The prior and posterior segment failure probabilities calculated by the two methods are in strong agreement. Slight discrepancies were found for posterior segment failure probabilities for long segments (4000 and 6000 m), but these differences were less than 10%, and in terms of reliability index, less than 1%. These results provide a strong verification of the MO method for prior analysis, which is used in the levee reliability model Hydra-Ring. They also provide an important verification of the MO method for posterior analysis, which has a lot of potential. The speed of the MO method makes it possible to efficiently update failure probabilities of numerous levee segments with abundant survival observations.
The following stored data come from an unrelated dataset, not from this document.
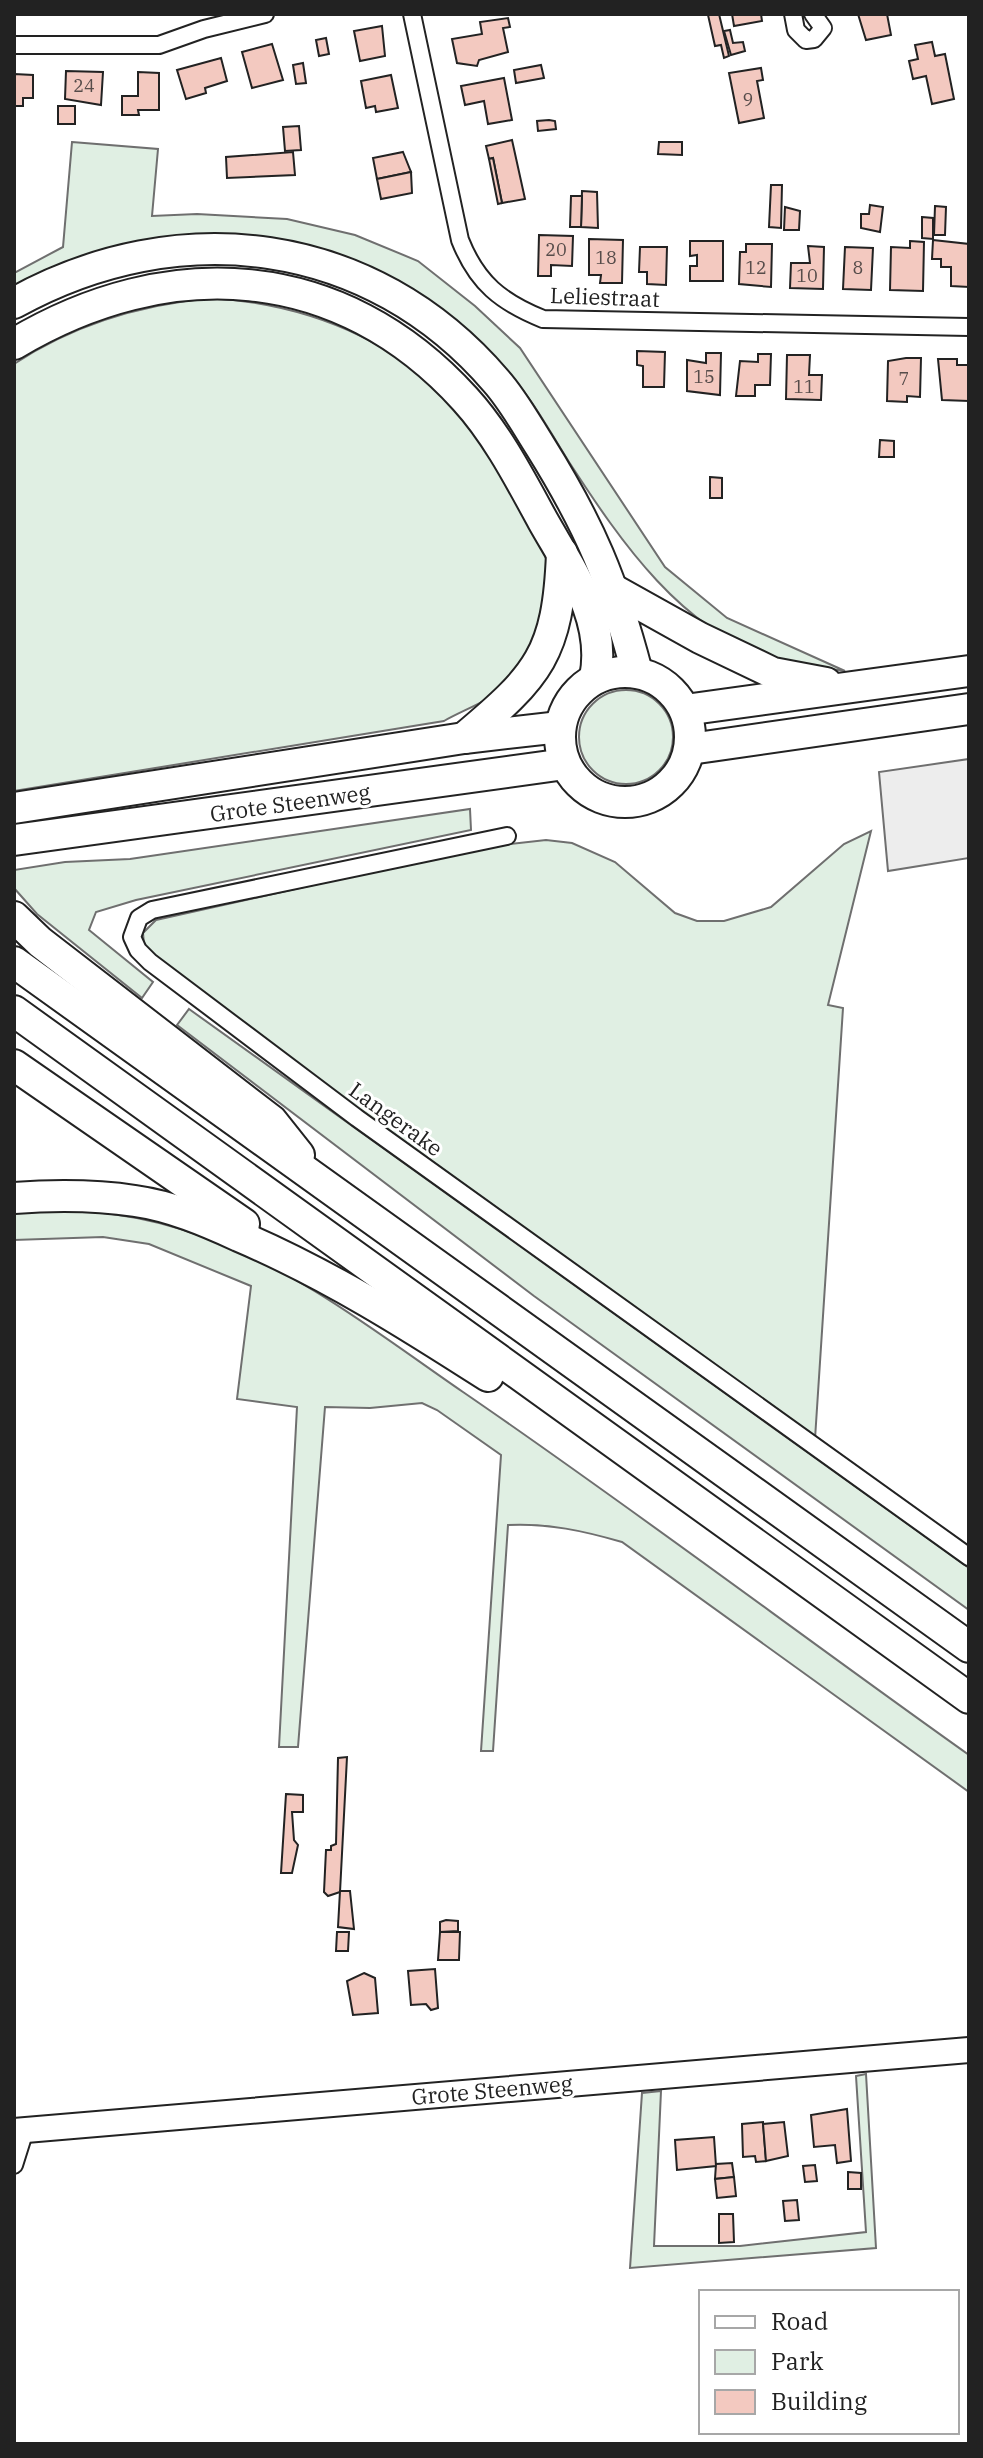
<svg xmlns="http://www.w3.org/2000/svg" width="983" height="2458" viewBox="0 0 983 2458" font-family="'IBM Plex Serif',serif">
  <rect width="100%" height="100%" fill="#fff"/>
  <g fill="#e0efe3" stroke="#6f6f6f" stroke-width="2">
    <path d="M72 142 158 149 152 216 197 214 287 219 355 235 418 261 475 306 520 348 665 567 727 618 845 671C824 668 799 668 779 662 682 632 621 542 569 462 549 430 529 394 504 367 368 221 189 199 14 289V273L63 247Z"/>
    <path d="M210 298C314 304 418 347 480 437 492 455 502 476 512 495 525 517 542 540 551 563 562 591 527 664 507 685 492 700 463 710 444 721L14 791V364C74 324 139 305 210 298Z"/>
    <circle cx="626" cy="737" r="47"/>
    <path d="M470 809 471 830 136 900 96 912 89 930 153 982 142 998 37 914 14 888V870L65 862 130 859Z"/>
    <path d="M871 831 828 1005 843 1008 815 1439 478 1198 158 960 144 944 143 933 156 920 483 847 546 840 572 843 615 862 675 913 697 921H724L771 907 844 844Z"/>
    <path d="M189 1009 969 1568V1610L534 1296 177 1025Z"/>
    <path d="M14 1208C83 1209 139 1213 204 1237 300 1271 380 1335 463 1392 634 1509 800 1635 969 1755V1792L622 1542C584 1531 548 1523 508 1525L493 1751H481L501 1455 437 1410 422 1403 370 1408 325 1407 298 1747H279L297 1407 237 1399 251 1286 149 1244 103 1237 14 1240Z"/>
    <path d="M866 2074 876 2248 630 2268 642 2093 661 2091 654 2246H740L866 2232 856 2076Z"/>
  </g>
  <path fill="#ededed" stroke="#6f6f6f" stroke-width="2" d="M969 759V858L888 871 879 772Z"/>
  <g fill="#f3c9c0" stroke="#222" stroke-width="2">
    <path d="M719 14 729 56 724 58 721 45 715 46 708 15Z"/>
    <path d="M732 14H761L762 21 734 26Z"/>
    <path d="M858 14H887L891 35 866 40Z"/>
    <path d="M508 18 510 27 503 28 508 52 479 60 477 66 457 63 452 39 482 34 480 22Z"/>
    <path d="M382 26 385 56 360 61 354 31Z"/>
    <path d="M730 30 733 43 743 42 745 51 731 55 724 31Z"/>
    <path d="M326 38 329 54 319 56 316 40Z"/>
    <path d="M932 42 935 56 945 54 954 99 932 104 926 76 913 79 909 61 918 59 915 45Z"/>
    <path d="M272 44 283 80 252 88 242 52Z"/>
    <path d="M221 58 227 81 205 88 206 93 186 99 177 70Z"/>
    <path d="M303 63 306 83 296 84 293 65Z"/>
    <path d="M541 65 544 78 516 83 514 70Z"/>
    <path d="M761 68 763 80 757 81 764 118 739 123 729 73Z"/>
    <path d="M66 71 103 72 101 105 65 99Z"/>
    <path d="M138 72 159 73V110H138L139 115H122V96H138Z"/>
    <path d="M14 74 33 75V98H23V106H14Z"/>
    <path d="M391 75 398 108 376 112 375 106 366 108 361 81Z"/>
    <path d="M504 78 512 120 488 124 484 101 465 105 461 86Z"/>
    <rect x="58" y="106" width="17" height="18"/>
    <path d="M549 120 555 121 556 129 538 131 537 121Z"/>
    <path d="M299 126 301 150 285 151 283 127Z"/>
    <path d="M512 140 525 199 502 203 493 158 489 159 486 146Z"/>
    <path d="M659 142H682V155L658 154Z"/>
    <path d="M293 152 295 175 227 178 226 157Z"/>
    <path d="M403 152 411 172 377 179 373 158Z"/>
    <path d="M493 158 502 203 498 204 489 159Z"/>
    <path d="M411 172 412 193 381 199 377 179Z"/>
    <path d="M771 185H782L781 228 769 227Z"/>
    <path d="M582 191 597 192 598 228 581 227Z"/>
    <path d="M571 196H582L581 227H570Z"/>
    <path d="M870 205 883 207 880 232 861 228V214H869Z"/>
    <path d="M935 206 946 207 945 235H934Z"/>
    <path d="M785 207 800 211 799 230H784Z"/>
    <path d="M922 217 933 218V239L922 238Z"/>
    <path d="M539 235 573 236 572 266 551 265V276H538Z"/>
    <path d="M589 239 623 240 622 283H600L601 275H589Z"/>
    <path d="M933 240 969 244V287L951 286V267H941V259H932Z"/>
    <path d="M690 241H723V281H690V266H697V255L690 256Z"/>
    <path d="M910 241 924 242 923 291 890 290 891 247 910 248Z"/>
    <path d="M746 244H772L771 287 739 284 740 252H746Z"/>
    <path d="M808 246 824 247 823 289 790 288 791 263H810Z"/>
    <path d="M640 247H667L666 285 647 284V272H639Z"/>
    <path d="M845 247 873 248 871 290 843 289Z"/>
    <path d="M637 351 665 352 664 387H643V366L637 365Z"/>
    <path d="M706 353H721L720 395 687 391V360L706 363Z"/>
    <path d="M758 354H771L770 385H755V396H736L740 361 758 362Z"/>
    <path d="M787 355H810L809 375H822L821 400 786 399Z"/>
    <path d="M906 358H921L920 397 907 396V402L887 401 888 361Z"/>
    <path d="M938 359H957V365H969V401L942 400Z"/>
    <path d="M880 440 894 441V457H879Z"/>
    <path d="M710 477 722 478V498H710Z"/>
    <path d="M347 1757 340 1892 328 1896 324 1892 326 1850H331V1846L336 1844 338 1758Z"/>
    <path d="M286 1794 303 1795V1812H292L294 1840 298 1845 292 1873H281Z"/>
    <path d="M340 1891H350L354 1929 338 1927Z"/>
    <path d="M446 1920 458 1921V1931L440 1932V1922Z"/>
    <path d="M337 1932H349L348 1951H336Z"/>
    <path d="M440 1932H460L459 1960H438Z"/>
    <path d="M435 1969 438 2008 431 2010 426 2004 411 2005 408 1971Z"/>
    <path d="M364 1973 375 1978 378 2013 353 2015 347 1981Z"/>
    <path d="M847 2109 851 2161 837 2163 835 2145 814 2147 811 2115Z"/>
    <path d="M763 2122 766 2161 756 2162 755 2156 743 2157 742 2124Z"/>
    <path d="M784 2122 788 2156 766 2161 763 2124Z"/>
    <path d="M714 2137 716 2166 677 2170 675 2140Z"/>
    <path d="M732 2163 734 2177 715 2179 716 2164Z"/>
    <path d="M815 2165 817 2181 805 2182 803 2166Z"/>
    <path d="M848 2172 861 2173V2189H848Z"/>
    <path d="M734 2177 736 2196 717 2198 715 2179Z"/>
    <path d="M797 2200 799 2220 785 2221 783 2201Z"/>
    <path d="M719 2214H733L734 2242 719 2243Z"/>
  </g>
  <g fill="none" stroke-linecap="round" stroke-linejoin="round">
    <defs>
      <g id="street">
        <path d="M412 14 460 240C477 283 501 302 543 319L969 327"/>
        <path d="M793 14 796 30 806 40 814 39 823 28 813 14"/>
        <path d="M14 45H159L204 29 265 14"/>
        <path d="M507 836 152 910 139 918 132 937 138 950 150 962 357 1118 969 1557"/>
        <path d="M14 2165 25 2130"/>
      </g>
      <path id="secondary" d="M14 2131 969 2050"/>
      <g id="highway">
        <path d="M14 303C178 212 371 235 496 381 513 400 526 424 540 446 590 526 613 581 637 672"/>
        <path d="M14 344C168 252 340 261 465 399 497 434 520 479 543 521 570 569 607 619 595 678"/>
        <path d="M614 590 700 638 773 673 826 683"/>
        <circle cx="625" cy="737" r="65"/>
        <path d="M685 710 969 671"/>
        <path d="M464 738C539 675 558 654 562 553"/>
        <path d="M690 749 969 709"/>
        <path d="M14 808 464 738 560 727"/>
        <path d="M14 840 565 764"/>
        <path d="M14 917 40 942 272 1121 299 1155"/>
        <path d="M14 962 969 1647"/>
        <path d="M14 1011 969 1698"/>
        <path d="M14 1065 244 1224"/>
        <path d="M14 1198C55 1195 95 1195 135 1201 171 1206 206 1221 239 1236 328 1274 407 1324 488 1376"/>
      </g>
    </defs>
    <use href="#street" stroke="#222" stroke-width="20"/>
    <use href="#secondary" stroke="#222" stroke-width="28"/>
    <use href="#highway" stroke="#222" stroke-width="34"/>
    <use href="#street" stroke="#fff" stroke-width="16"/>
    <use href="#secondary" stroke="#fff" stroke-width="24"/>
    <use href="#highway" stroke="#fff" stroke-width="30"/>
  </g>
  <g text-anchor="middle" stroke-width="6" stroke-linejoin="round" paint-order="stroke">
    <g font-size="18" fill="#564c4a">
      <text x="84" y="92">24</text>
      <text x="748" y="106">9</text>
      <text x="556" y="256">20</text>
      <text x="606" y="264">18</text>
      <text x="756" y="274">12</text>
      <text x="858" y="274">8</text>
      <text x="807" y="282">10</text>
      <text x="704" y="383">15</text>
      <text x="904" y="385">7</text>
      <text x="804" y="393">11</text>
    </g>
    <g font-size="22" fill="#222" stroke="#fff">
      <text transform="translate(605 297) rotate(2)" y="8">Leliestraat</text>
      <text transform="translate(290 803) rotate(-8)" y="8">Grote Steenweg</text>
      <text transform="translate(396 1119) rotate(36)" y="8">Langerake</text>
      <text transform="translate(492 2090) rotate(-5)" y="8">Grote Steenweg</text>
    </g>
  </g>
  <rect width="983" height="2458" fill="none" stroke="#222222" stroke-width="32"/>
  <rect x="699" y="2290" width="260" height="144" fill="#ffffff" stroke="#a7a7a7" stroke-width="2"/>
  <rect x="715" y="2316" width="40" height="12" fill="#ffffff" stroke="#a7a7a7" stroke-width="2"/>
  <text x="771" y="2330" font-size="24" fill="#222222">Road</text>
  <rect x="715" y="2350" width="40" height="24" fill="#e0efe3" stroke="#a7a7a7" stroke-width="2"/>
  <text x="771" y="2370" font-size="24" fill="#222222">Park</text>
  <rect x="715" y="2390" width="40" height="24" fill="#f3c9c0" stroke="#a7a7a7" stroke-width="2"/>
  <text x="771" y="2410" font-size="24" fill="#222222">Building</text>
</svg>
Given the strong agreement between BN and MO results, and the relative efficiency of the MO method, we advocate use of the latter in practice. However, we must emphasize that the examples considered in this paper do not represent an exhaustive set of cases. For failure probability updating with survival observations, we advocate comparing the BN and MO output for each new type of application (e.g., new limit state function, new set of variable distribution types or correlation parameters). Once the results are verified, the MO method can be used with confidence for all examples of the same type.
Finally, we strongly advocate the use of either the BN or MO method to account for the length effect in reliability analysis over some of the more simplified approaches found in the literature.